Now that Pope Benedict has resigned we must ask the question, “Who should he hook up with?” I have no idea what happens when you resign from your job. I assume you feel a sense of freedom and delight then spend the rest of your days eating donuts and watching reruns of Who’s Line Is It Anyway? The Pope has resigned with much controversy about his sexuality so for the sake of this post I am going to assume he is a little bisexual. None of us will ever actually know what goes down in the church so I think it’s best to just have a sense of humor about it. Basically, this is Pope Benedict fan fiction in which I imagine he is an easygoing, fun-loving guy who’s single and looking for love. (Disclaimer: This is the weirdest thing I have ever written.)
Anderson Cooper – The journalist who recently came out would make a great fold to ole’ Benedict. The Silver Fox would call the Former Pope out on all of his bull, while Benedict would bring a little spirituality into Andy’s heart. Then they’d snuggle with some very expensive hot chocolate, in their very expensive underwear and run through their highs and lows of the day.
Queen Elizabeth II – A bond mostly held together by this couple’s ability to throw shade at those who stray from the pact, I think this one could work out. “That outfit is positively drab,” says Queen Elizabeth. “Yes, it needs more golden embellishments and your hat is not nearly as big as it should be,” the Pope sneers at Kate Middleton as she leaves for the gyno. Of course, it would be a semi-political arrangement. You know? It’d be like marrying the actually not-so-bad guy your parents think would be good for you instead of the dude you’re really into. It may not be a passion-filled relationship, but she’d do her thing and he’d do his and they’d be generally happy together.

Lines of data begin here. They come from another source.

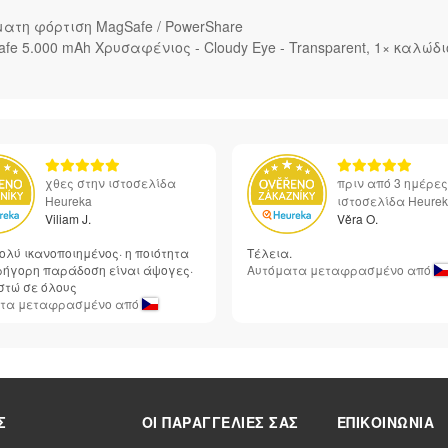
ατη φόρτιση MagSafe / PowerShare
e 5.000 mAh Χρυσαφένιος - Cloudy Eye - Transparent, 1× καλώδ
χθες στην ιστοσελίδα
πριν από 3 ημέρες
Heureka
ιστοσελίδα Heure
Viliam J.
Věra O.
ολύ ικανοποιημένος· η ποιότητα
Τέλεια.
γρήγορη παράδοση είναι άψογες·
Αυτόματα μεταφρασμένο από
στώ σε όλους
τα μεταφρασμένο από
Σ
ΟΙ ΠΑΡΑΓΓΕΛΊΕΣ ΣΑΣ
ΕΠΙΚΟΙΝΩΝΊΑ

Anna Wintour – These two would have a lot of fun together. I don’t think Anna would ever fully commit to Catholicism and they may run into some trouble there but I think Benedict would be so enamored with Anna’s aura of power. Having formerly been surrounded by men of stature at first he would be almost offended by Anna’s ability to take charge, to be stoic yet witty, to know exactly what she wants and to never bend to the attitudes of any man or woman. Then something magical would happen. She would say the most clever thing that would put him in his place so precisely, so humorously he’d feel great animosity and great passion. They’d go for brunch and she’d order for him. She’d tell him that no one finds his big, diamond shaped hat charming anymore. Anna would send a limousine for him, with a Zegna suit, a cigar and a DVD of Jesus Christ Superstar. He’d know the movie was a joke, a tongue in cheek gesture but one with sweet and empathetic intentions. Oh, Anna! You’re really something!
Matt Bomer – He’s just so pretty and charming, though! The Pope spends his free time making GIFs from all the Matt Bomer scenes of Magic Mike. Matt wouldn’t cheat on his husband so their relationship would have to be platonic. There’d be lots of sexual and romantic tension but neither of them would cross the line. Love sick, drunk on Tumblr, Benedict would make one of those, “Do you think I’m pretty?” youtube videos and become a viral video icon. The response would receive much backlash and negativity. Benedict would respond with great disappointment in the children of God, having reacted so callously in his moment of weakness. He and Lady Gaga will tour high schools of the world launching the most successful anti-bullying campaign in history.
Betty White – The jokes would not stop. She would have a field day poking fun at him. At first he would find her humor charming as he was a BIG FAN of the Golden Girls. Eventually, he’d find Betty’s comments mean. Is she using her humor as a defense mechanism? Can’t she express a sincere emotion for once? Is she really that into me? They’ll fizzle out but in the end they would have learned a great deal from each other.